■ **Source**:
..........

[<prev] [next>] [<thread-prev] [thread-next>] [day] [month] [year] [list]
Message-ID: <loom.20130522T180718-104@post.gmane.org>
Date: Wed, 22 May 2013 16:29:09 +0000 (UTC)
From: Alex Williamson <alex.williamson@...hat.com>
To: netdev@...r.kernel.org
Subject: Re: [PATCH net-next 20/22] sfc: reuse pages to avoid DMA mapping/unmapping costs
Ben Hutchings <bhutchings <at> solarflare.com> writes:
>
> From: Daniel Pieczko <dpieczko <at> solarflare.com>
>
> On POWER systems, DMA mapping/unmapping operations are very expensive.
> These changes reduce these costs by trying to reuse DMA mapped pages.
>
> After all the buffers associated with a page have been processed and
> passed up, the page is placed into a ring (if there is room). For
> each page that is required for a refill operation, a page in the ring
> is examined to determine if its page count has fallen to 1, ie. the
> kernel has released its reference to these packets. If this is the
> case, the page can be immediately added back into the RX descriptor
> ring, without having to re-map it for DMA.
>
> If the kernel is still holding a reference to this page, it is removed
> from the ring and unmapped for DMA. Then a new page, which can
> immediately be used by RX buffers in the descriptor ring, is allocated
> and DMA mapped.

..........

■ **Information provided**:
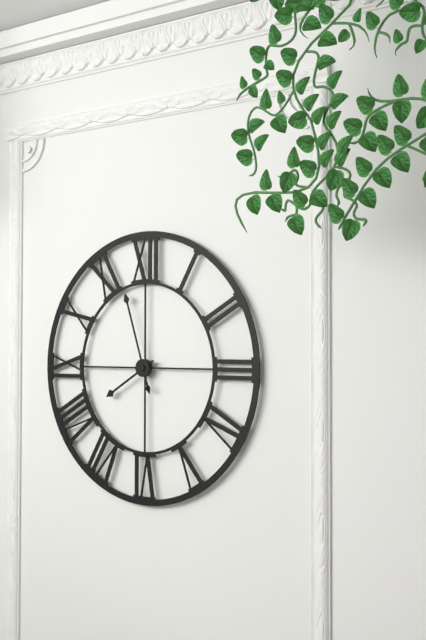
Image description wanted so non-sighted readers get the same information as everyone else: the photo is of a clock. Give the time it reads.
7:57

..........

Name every person who appears in the mailing-list post above about reusing DMA-mapped pages in sfc.

■ **Task output**: Alex Williamson, Ben Hutchings, Daniel Pieczko